WORK INSTRUCTIONS:
Once you have checked each line below for the word "front", give the number of lines that have it and nothing further.

MATERIAL FOR THIS EXERCISE:
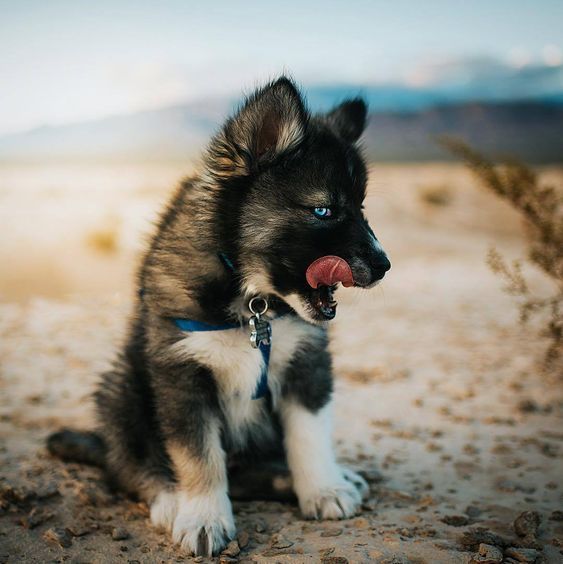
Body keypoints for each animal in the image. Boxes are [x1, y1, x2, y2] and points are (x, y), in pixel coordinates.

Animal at [47, 76, 392, 556]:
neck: (253, 303)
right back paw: (170, 500)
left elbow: (309, 433)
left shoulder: (307, 362)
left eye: (361, 207)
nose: (384, 265)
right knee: (129, 464)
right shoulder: (181, 373)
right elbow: (198, 456)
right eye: (323, 210)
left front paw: (324, 488)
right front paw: (204, 518)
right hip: (123, 387)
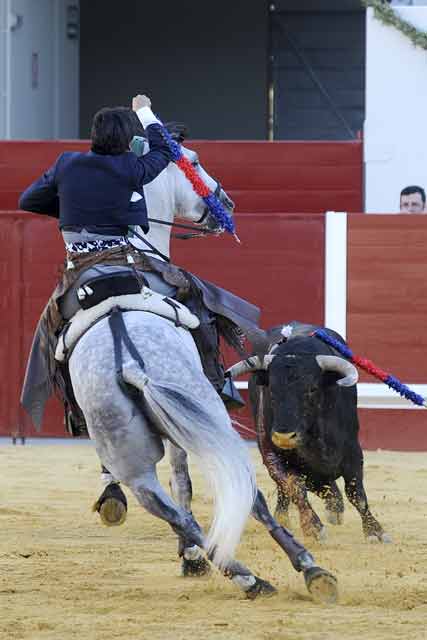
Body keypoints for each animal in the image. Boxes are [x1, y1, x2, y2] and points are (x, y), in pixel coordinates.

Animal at [241, 322, 392, 544]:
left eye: (312, 389)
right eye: (272, 390)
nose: (284, 437)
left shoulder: (353, 452)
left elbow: (356, 493)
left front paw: (375, 531)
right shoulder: (276, 455)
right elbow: (295, 487)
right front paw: (313, 527)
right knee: (286, 488)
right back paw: (284, 518)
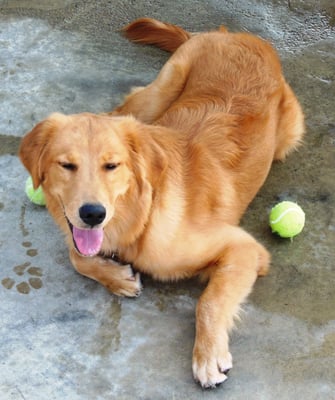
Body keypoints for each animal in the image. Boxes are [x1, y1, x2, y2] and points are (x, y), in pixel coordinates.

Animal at [19, 18, 306, 388]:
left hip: (284, 135)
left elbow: (209, 301)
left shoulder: (244, 248)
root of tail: (233, 34)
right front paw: (118, 278)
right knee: (118, 109)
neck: (140, 216)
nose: (93, 214)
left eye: (112, 166)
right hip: (156, 95)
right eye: (66, 165)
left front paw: (208, 355)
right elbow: (77, 256)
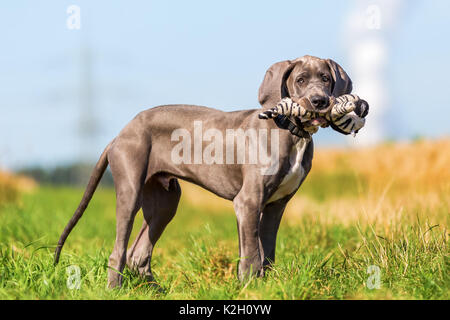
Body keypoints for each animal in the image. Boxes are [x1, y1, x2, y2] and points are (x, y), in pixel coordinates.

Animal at [54, 55, 354, 288]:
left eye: (325, 78)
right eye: (300, 80)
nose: (319, 101)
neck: (290, 132)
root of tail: (120, 133)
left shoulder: (275, 205)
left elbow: (267, 252)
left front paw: (266, 287)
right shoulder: (248, 201)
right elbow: (252, 254)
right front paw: (250, 288)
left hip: (165, 201)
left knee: (137, 253)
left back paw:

ANSWER SPACE:
8